Mirantis Takes On Red Hat, Canonical And HP With Its Own OpenStack Distribution

Unveiled Monday, Mirantis OpenStack is a more flexible alternative to the many flavors of OpenStack that are already out there, with "zero vendor lock-in" and support for multiple operating systems and hypervisors, Mirantis CEO Adrian Ionel said in an interview prior to the announcement.

While OpenStack was founded as a non-proprietary alternative to VMware and Amazon, OpenStack distributions from Red Hat, Canonical and Hewlett-Packard all come with hooks to proprietary software, Ionel said.

[Related: VMware Expands Its Cloud Management Muscle To Public Clouds ]

That's why the open approach that Mirantis is taking with its OpenStack distribution is unique in the space, he added.

id
unit-1659132512259
type
Sponsored post

"We think our OpenStack distribution is very different from anything else on the market," Ionel told CRN. " We have a reputation for building OpenStack clouds that work and are scalable."

Mirantis has a team of more than 120 engineers that have been working on its OpenStack distribution for the past 18 months, and it will be shipping new releases every six to eight weeks, Ionel said.

Mirantis has 470 employees overall, 380 of which are OpenStack-dedicated engineers, Ionel said.

Mirantis has established a name for itself by building custom OpenStack clouds for large customers and handling all of the heavy lifting that comes with these projects. Mirantis also counts eBay, The Gap, AT&T and Verizon as customers, among other firms.
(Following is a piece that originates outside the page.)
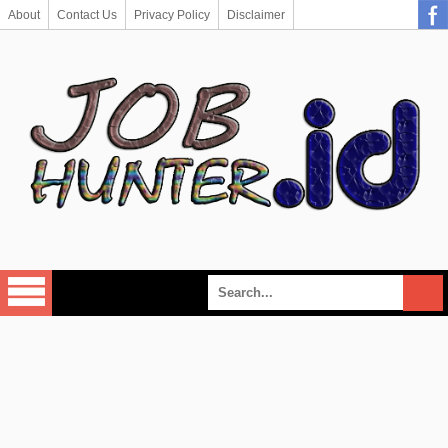
About
Contact Us
Privacy Policy
Disclaimer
Mirantis built a cloud for PayPal that is now running more than 4,000 virtual machines and delivers customer-facing apps "with a production-grade level of service," Ionel told CRN.

Fuel, the set of homegrown OpenStack cloud management tools that Mirantis released to open source in March, is another key point of differentiation, Ionel told CRN. It includes pre-tested deployment scripts for everything from testing and development to full-scale OpenStack clouds running apps in production, he said.

Mirantis also offers services that help customers put more workloads onto OpenStack and move off of VMware and Amazon Web Services, Ionel said.

In April, Mirantis launched an open-source project called Project Savanna that aims to make Apache Hadoop run smoothly on OpenStack clouds. Mirantis is building the framework and partnering with Red Hat for the underlying infrastructure and Hortonworks for the Hadoop parts.